The theory for the solution lies at the bottom of page 1 unless you all think it is so stupid you didn't bother to comment.
 
Ruptor:
The theory for the solution lies at the bottom of page 1 unless you all think it is so stupid you didn't bother to comment.

Speaking personally, I didn't understand your earlier post. I think 7bit's original question is asking how to handle scenarios such as the following: "There is an extern parameter where the user enters a value in pips. In some cases, the pip size which the user has in mind is different to the MODE_TICKSIZE reported by the broker - e.g. the broker has a tick size of 0.00001 but the user is calling a pip 0.0001. Is there a reliable way of reading the user's mind and working out when the pip value they entered needs to be adjusted, and by how much?" There isn't a purely mathematical answer to this along the lines you appear to be suggesting. It's a question of a semi-arbitrary convention that a pip on e.g. EURUSD is generally considered to be 0.0001 despite the fact that most brokers quote the symbol to 5DP.

EDIT: ...which is why gold etc are so tricky, because there is less of an agreed convention. On Alpari UK, gold moves in 0.05 increments. If you did a poll of traders and asked how many pips that represented, I think you'd get a reasonable number of votes for each of the following four answers: 5, 1, 0.5 and 0.05.

 
Ruptor:
Isn't it just a simple (maybe not so simple in maths terms) matter of working out what one point is relative to a given price and then deciding which digit it is in compared to the digits of the price?
A simple way of achieving this could be take a price add a point and compare it to your multiplier+same price if your result is not the same increase your mutiplier in a loop until they match.

Ruptor,

You put it so subtle I guess I didn't get it the first time I read it. I still don't :)). Could you please elaborate?

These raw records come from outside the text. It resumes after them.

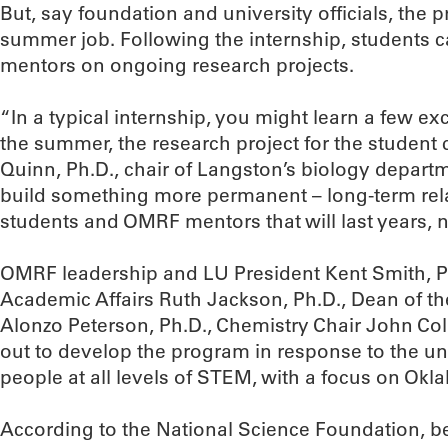
But, say foundation and university officials, the
summer job. Following the internship, students
mentors on ongoing research projects.
“In a typical internship, you might learn a few exc
the summer, the research project for the student
Quinn, Ph.D., chair of Langston’s biology departm
build something more permanent – long-term re
students and OMRF mentors that will last years, 
OMRF leadership and LU President Kent Smith, Ph
Academic Affairs Ruth Jackson, Ph.D., Dean of th
Alonzo Peterson, Ph.D., Chemistry Chair John Co
out to develop the program in response to the un
people at all levels of STEM, with a focus on Ok
According to the National Science Foundation,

Some brokers like GCI also list future symbols like S&P 500, IBM, Intel even Disney... how would this apply then?

 
Hi cameofx
A picture paints a thousand words or code in this case. pipx is what you have to multiply Point by to get 1/10000 th for a point which is the usual value to trade.
   double tmpx=MathCeil((Ask/10000)/Point);
   double pipx=1;
   while (tmpx>=10.0){
      pipx*=10;
      tmpx/=10;
   }
It still isn't fool proof if the currency moves up or down 10 times its value against its pair but it is impervious to broker digits in forex I think.
 
Ruptor:
[...] It still isn't fool proof if the currency moves up or down 10 times its value against its pair but it is impervious to broker digits in forex I think.

I'm frankly baffled by this. For example, if the USDJPY price fell below 90 then this code would start reporting different pipx values on a 3/5DP broker.

At the moment, with USDJPY at about 92.5, and with a 3/5DP broker where Point = 0.001, then tmpx/pipx get evaluated as follows:

  • 92.5 / 10000 = 0.00925
  • 0.00925 / 0.001 = 9.25
  • MathCeil() rounds tmpx up to 10
  • pipx gets set to 10

If the USDJPY price fell below 90 (e.g. 89.5), then the evaluation would go as follows:

  • 89.5 / 10000 = 0.00895
  • 0.00895 / 0.001 = 8.95
  • MathCeil() rounds tmpx up to 9
  • pipx remains set to 1, not 10

In other words, for reasons I completely don't understand, this code's definition of a pip is sensitive to price changes, and its multiplier flips from one order of magnitude to another based on price, not (just) based on broker settings. It would have given different results at different times over the past week. On a 2/4DP broker, pipx would stay at 1 throughout, rather than varying between 1 and 10.